CommunityPam's House Blend

Rhode Island Senate overrides Gov. Carcieri's veto of Medical Marijuana

Rhode Island is poised to become the third medical marijuana state in New England.

House Blenders: “Radical” Russ is your barista for the next few days while Pam is on vacation for her anniversary.

One of my primary focuses over at Radical Writ is the struggle to overcome 70 years of insane government policy that prohibits the personal private use of marijuana. It’s probably not too hard to figure out that I have a dog in that fight. Besides my own use, which I credit with saving me from alcoholism and curing my depression, I have many friends who are legitimate Oregon medipot patients who would literally die without this non-toxic, highly effective medicine.

To my mind, it is a civil rights struggle. It is like the abortion issue, because both issues deal with a person’s sovereignty over their own body and private medical decisions. It is like the gay rights issue, because both issues deal with the systematic discrimination against a subset of American citizens that some people do not like and most of that subset must live a life “in the closet” if they expect to keep their jobs, positions of reponsibility, and avoid harassment. It is like the race issue, because both issues deal with people who can be visibly discriminated against and suffer disproportionately from the criminal justice system. And it is like the War on Terror issue, because both issues deal with a government that refuses to face the facts, continue to tell lies, waste taxpayer money, and bring death and destruction to Americans and other people of the world.

I’m not saying it’s equal to any of those issues. But there are similarities.

I live my life as an “out and proud” cannabis consumer. I work every day to shatter stereotypes of the lazy, dirty, smelly, “Cheech & Chong”, blazed-out-of-his-mind, stupid stoner. I do not advocate the use of marijuana for anyone; I believe it is a personal decision for adults only. I don’t spend every waking moment puffing spliffs; I like to smoke pot like most Americans like to drink alcohol — after work to relax or at a party to have fun, for example. I am a dedicated, hard-working, taxpaying, law-abiding (well, except that law) American.
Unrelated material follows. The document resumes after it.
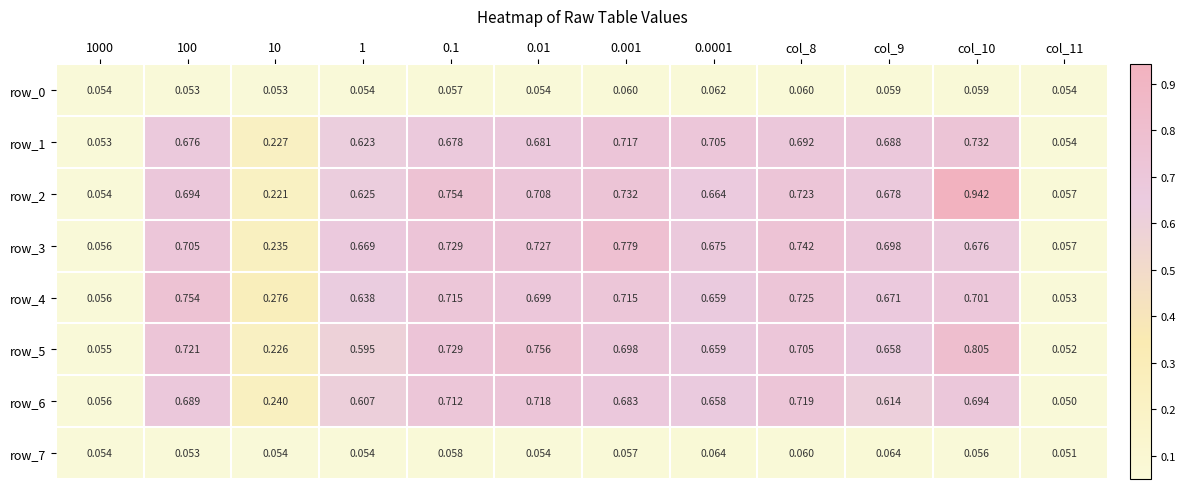

Is the value of row_2 at col_8 greater than the value of row_5 at col_9?

Yes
Anyway, regardless about what one may think about the legalization or decriminalization of marijuana for personal recreational use, it is near impossible for me to conceive of the spiteful ignorance it must take to deny medical marijuana to sick and dying people.
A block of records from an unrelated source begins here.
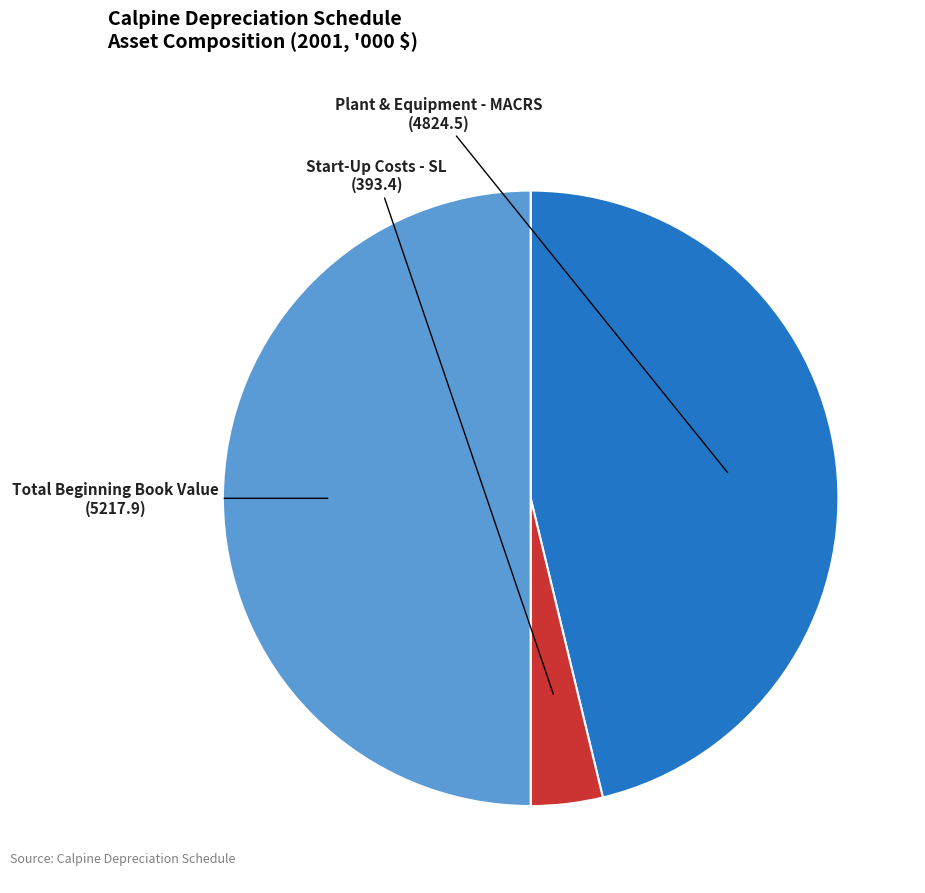

How many segments does this pie chart have?

3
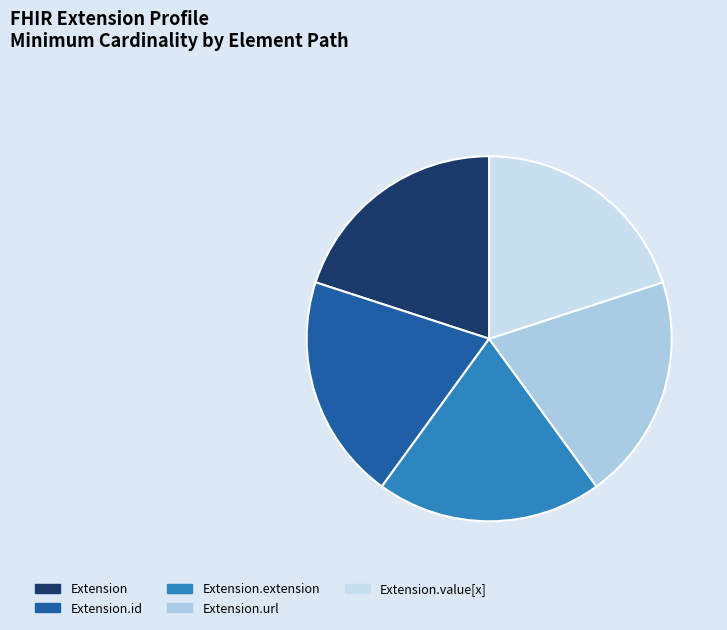

Does Extension represent more than half of the total?

No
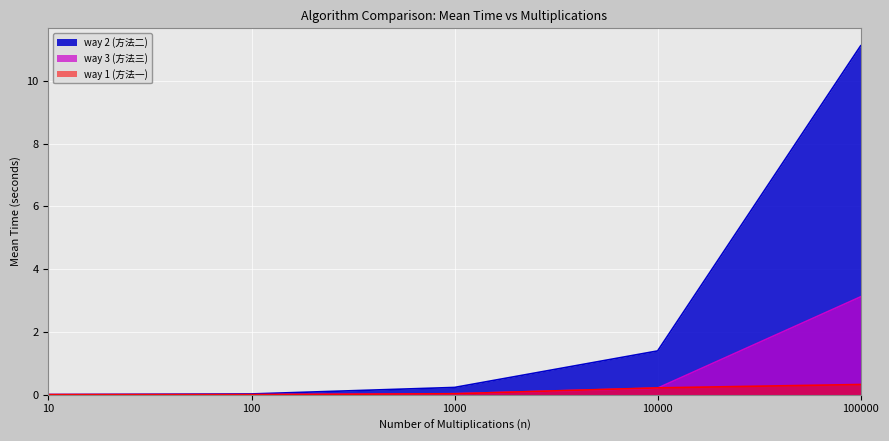

The value of way 3 (方法三) at 10000 is 0.1. True or false?

False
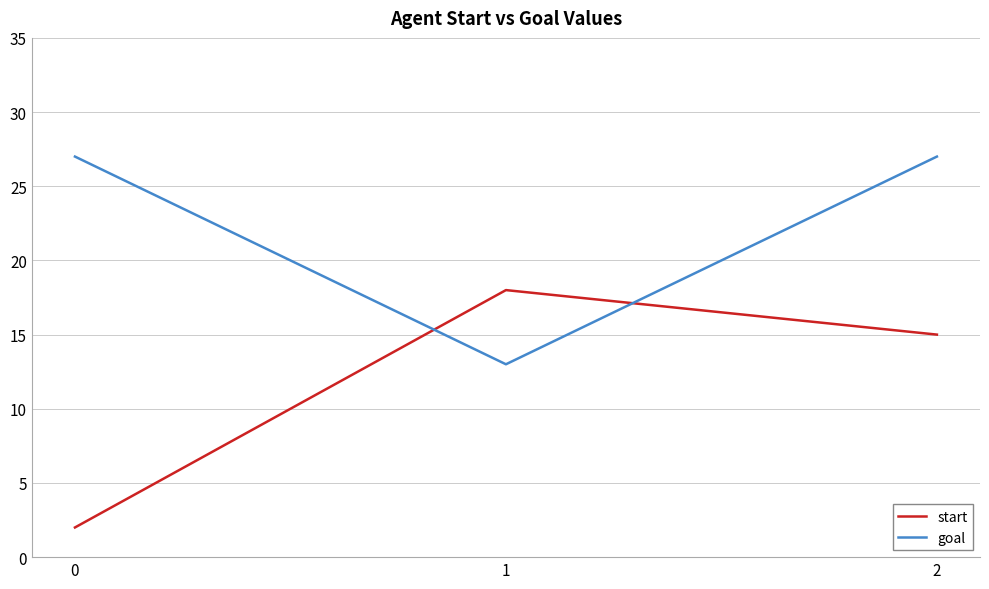

Is this an area chart (filled region under the line)?

No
The tide is turning. First we turned the West Coast green with California in 1996. Oregon followed suit in 1998, and now there are ten states with medical marijuana laws on the books (WA, OR, CA, AK, HI, AZ, CO, MT, VT, ME) and Delaware has an affirmative defense.

Now the good news comes out of Rhode Island. Following the decision in Raich v. Gonzalez, reformers were concerned that the state’s senate would back away from a medical marijuana bill they were considering. They passed it, 32-2. It was then sent to the governor’s desk, who guaranteed he would veto it:

(Newport Daily News) Providence, R.I. — The Senate easily overrode Gov. Donald L. Carcieri’s veto of medical marijuana legislation Thursday, and House leaders promised to do so soon.
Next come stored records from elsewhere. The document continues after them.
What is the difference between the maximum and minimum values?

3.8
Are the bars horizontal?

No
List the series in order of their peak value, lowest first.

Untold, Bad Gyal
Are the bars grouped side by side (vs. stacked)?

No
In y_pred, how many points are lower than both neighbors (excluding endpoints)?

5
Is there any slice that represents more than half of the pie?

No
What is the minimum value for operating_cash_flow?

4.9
If House leaders are able to muster the votes needed to override Carcieri’s veto, Rhode Island would become the 11th state in the country and third in New England to legalize marijuana use for patients with debilitating diseases. Vermont and Maine already have enacted medical marijuana laws.

The Senate voted 28-6 to override Carcieri’s veto. They only needed a 60 percent margin, or 21 votes, for the override. All five of the chamber’s Republicans changed their votes from the first Senate consideration of the bill to support Carcieri. The only Democrat to vote against overriding the veto was Sen. Marc Cote, D-Woonsocket.

“This is going to mean there will be another alternative for people,” said Sen. Rhoda E. Perry, D-Providence, who sponsored the Senate version of the legislation. “They will no longer have to be as frightened of using marijuana for their pain.”